A tale riguardo, la regola generale dettata dall’art. 2946 cod. civ. prevede la prescrizione ordinaria in dieci anni, che trova applicazione a fronte di concessioni annuali di demanio marittimo, rinnovate di anno in anno, poiché rispetto alle stesse non è dato ravvisare il carattere della periodicità dei canoni. “Il pagamento annuale, invero, va riferito a ciascuna specifica concessione, e queste si rilevano, nel contempo, pienamente autonome tra di loro, il che evidenzia che non risultano applicabili le regole sulla maturazione della prescrizione di cui all’art. 2948 c.c., assumendo rilevanza, più correttamente, le regole sulla prescrizione ordinaria di cui all’art. 2946 c.c.” (TAR Abruzzo, Sez. II, 25 febbraio 1999, n. 346).
D’altra parte, l’art. 2948 cod. civ. prevede alcune ipotesi di prescrizione breve. In particolare al punto 4) del citato articolo, si prevede la prescrizione in cinque anni per “gli interessi e, in generale, tutto ciò che deve pagarsi periodicamente ad anno o in termini più brevi”.

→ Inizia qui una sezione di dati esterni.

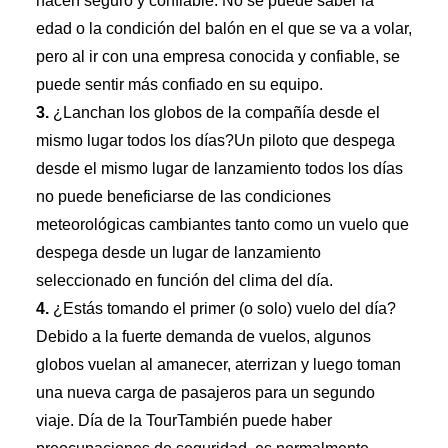
hacen seguro y confiable. No se puede saber la
edad o la condición del balón en el que se va a volar,
pero al ir con una empresa conocida y confiable, se
puede sentir más confiado en su equipo.
3.
¿Lanchan los globos de la compañía desde el
mismo lugar todos los días?Un piloto que despega
desde el mismo lugar de lanzamiento todos los días
no puede beneficiarse de las condiciones
meteorológicas cambiantes tanto como un vuelo que
despega desde un lugar de lanzamiento
seleccionado en función del clima del día.
4.
¿Estás tomando el primer (o solo) vuelo del día?
Debido a la fuerte demanda de vuelos, algunos
globos vuelan al amanecer, aterrizan y luego toman
una nueva carga de pasajeros para un segundo
viaje.
Día de la Tour
También puede haber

Al riguardo, la giurisprudenza di merito ha ritenuto applicabile “la prescrizione breve di cui all’art. 2948 n. 4 c.c., (…) nel caso in cui da un unico rapporto giuridico derivino obbligazioni con scadenza periodica non superiore ad un anno, e non riguarda, pertanto, il caso di autonomi atti di concessione amministrativa aventi durata annuale e ciascuno con un apposito canone da pagarsi in unica soluzione” (Corte appello Roma, Sez. I, 7 marzo 2011, n. 949).
La Corte di Cassazione, con sentenza n. 3162/2011, resa in un giudizio riguardante la concessione di acque pubbliche, ha chiarito che, trattandosi di una “prestazione periodica, il diritto al relativo pagamento è soggetto a prescrizione quinquennale ai sensi dell’art. 2948, n. 4 c.c., decorrente singolarmente da ogni scadenza del periodo di commisurazione del canone stesso”.
La stessa Suprema Corte ha infine escluso l’applicabilità alla riscossione del canone di concessione per l’uso di un bene demaniale della prescrizione triennale prevista per le tasse di concessione governativa (Cass. Civ., Sez. I, 16 dicembre 1981, n. 6651).
La risposta alla domanda che ci siamo posti è quindi la seguente: se la concessione ha validità pluriennale, il pagamento del canone demaniale relativo a ciascuna annualità si prescrive in cinque anni.